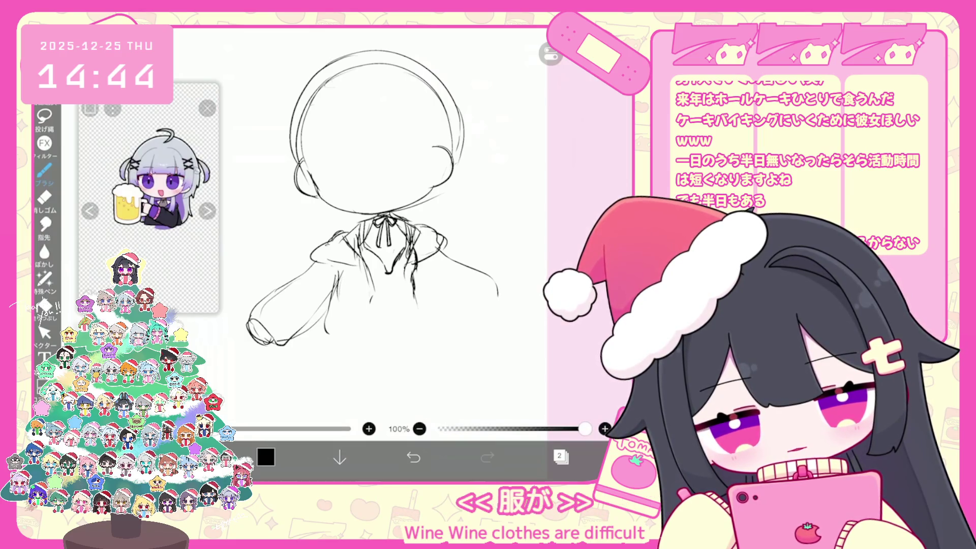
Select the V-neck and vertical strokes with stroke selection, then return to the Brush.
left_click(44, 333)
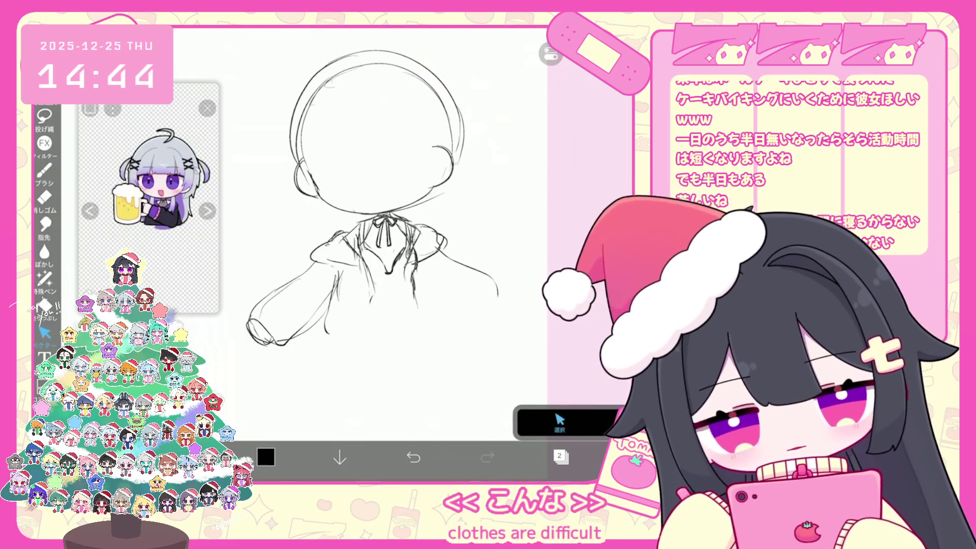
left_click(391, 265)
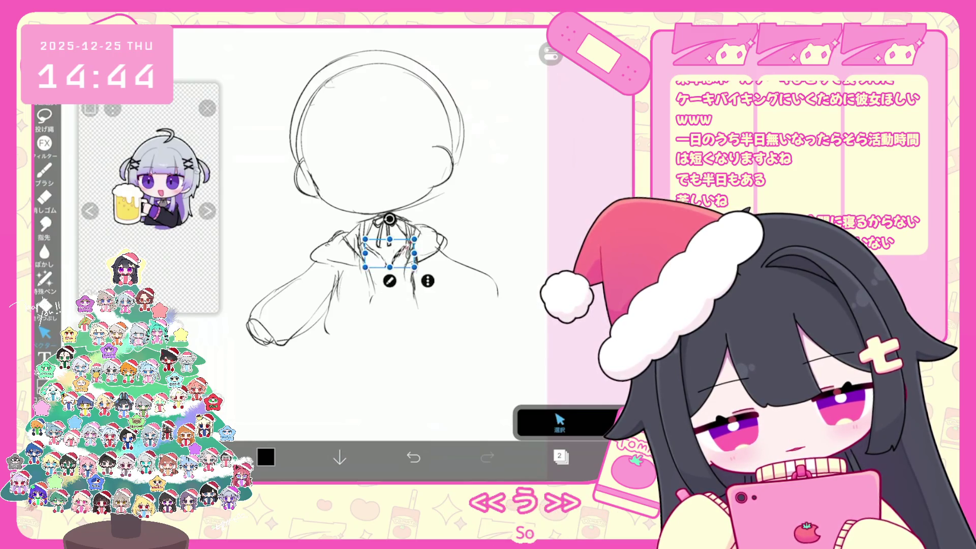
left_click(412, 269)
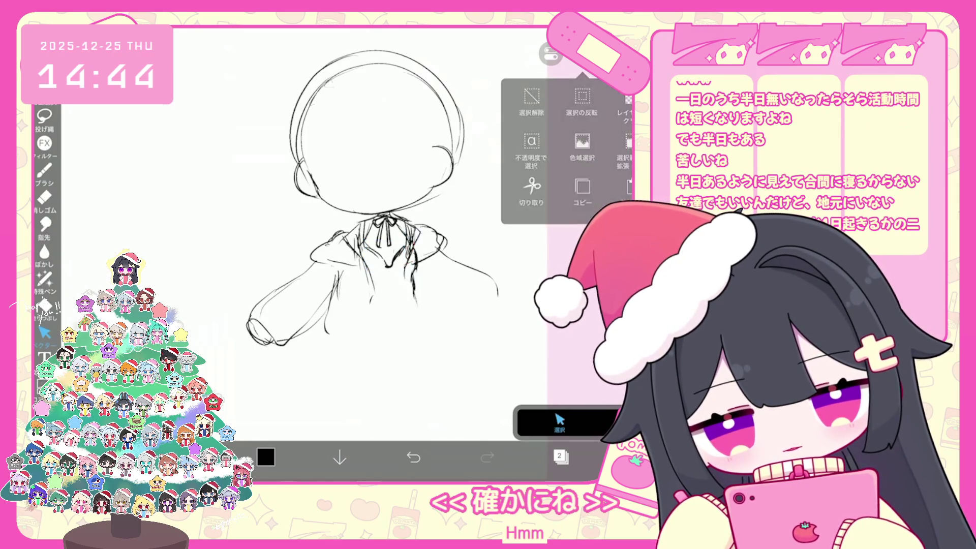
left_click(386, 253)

- Directions -
Could the lines from the one with "left_click(391, 265)" through the last line of the material above be written out exactly, both included, with pictures left out?

- Exercise response -
left_click(391, 265)
left_click(412, 269)
left_click(386, 253)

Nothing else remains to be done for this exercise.